* [EXCERPTED TEXT]:
_ _ _ _ _

1. The following Post Office Savings Banks in Ontario and Quebec are open daily for the receipt and repayment of deposits, during the ordinary hours of Post Office business.

2.

3.

The direct security of the Dominion is given by the Statute for all deposits made.

Any person may have a deposit account, and may deposit yearly any number of dollars, from $1 up to $300, or more with the permission of the Postmaster General.

4 Deposits may be made by married women, and deposits so made, or made by women who shall afterwards marry, will be repaid to any such woman.

5. As respects children under ten years of age, money may be deposited

FIRSTLY By a parent or friend as Trustee for the child, in which case the deposits can be withdrawn by the Trustee until the child shall attain the age of ten years, after which time repayment will be made only on the joint receipts of both

Trustee and child.

SECONDLY-In the child's own name and, if so deposited, repayment will not be made until the child shall attain the age of ten years.

_ _ _ _ _

* [INFORMATION SHOWN]:
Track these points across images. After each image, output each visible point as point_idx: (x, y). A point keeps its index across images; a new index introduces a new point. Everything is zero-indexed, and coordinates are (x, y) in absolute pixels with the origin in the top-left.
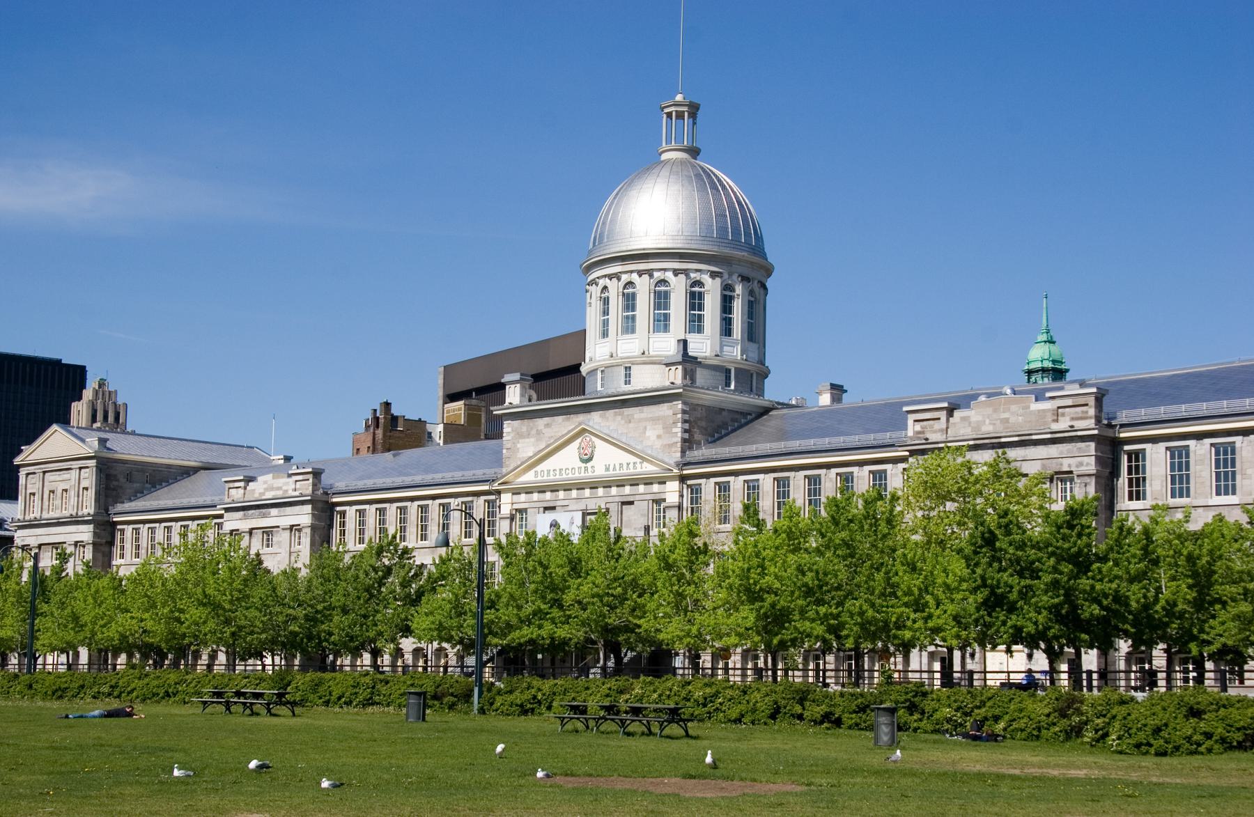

_ _ _ _ _

* [TASKS TO CARRY OUT]:
A: Answer these questions from the Post Office Savings Bank notice, one line each, marked the same way:
(i) What range of dollars may a person deposit yearly, and who can permit more?
(ii) What gives direct security for all deposits made?
(iii) When a deposit is made in a child's own name, when will repayment be made?
B: Decide whether each statement agrees with the Post Office Savings Bank notice. Answer yes or no, and quote the deciding words.
(i) Money deposited by a woman who later marries will still be repaid to her.
(ii) The savings banks accept deposits only on certain days of the week.
(iii) Once a child turns ten, a trustee alone can withdraw deposits made for that child.
C: Write the next part of the Post Office Savings Bank notice, starting after its final sentence.

* [ANSWERS PROVIDED]:
A:
(i) From $1 up to $300 a year; more is allowed with the permission of the Postmaster General.
(ii) The Dominion gives direct security for all deposits, by the Statute.
(iii) Repayment will not be made until the child reaches ten years of age.

B:
(i) Yes: "deposits so made, or made by women who shall afterwards marry, will be repaid to any such woman."
(ii) No: "are open daily for the receipt and repayment of deposits"
(iii) No: "repayment will be made only on the joint receipts of both"

C:
6. A depositor in any of the Savings Bank Post Offices may continue his deposits at any other of such offices, without notice or change of Pass Book, and can withdraw money at that Savings Bank Office which is most convenient to him. For instance, if he makes his first deposit at the Savings Bank at Cobourg, he may make further deposits at, or withdraw his money through, the Post Office Bank at Collingwood or Quebec, Sarnia, Brockville, or any place which may be convenient to him, whether he continue to reside at Cobourg or move to some other place.

7. Each depositor is supplied with a Pass Book, which is to be produced to the Postmaster every time the depositor pays in or withdraws money, and the sums paid in or withdrawn are entered therein by the Postmaster receiving or paying

the same.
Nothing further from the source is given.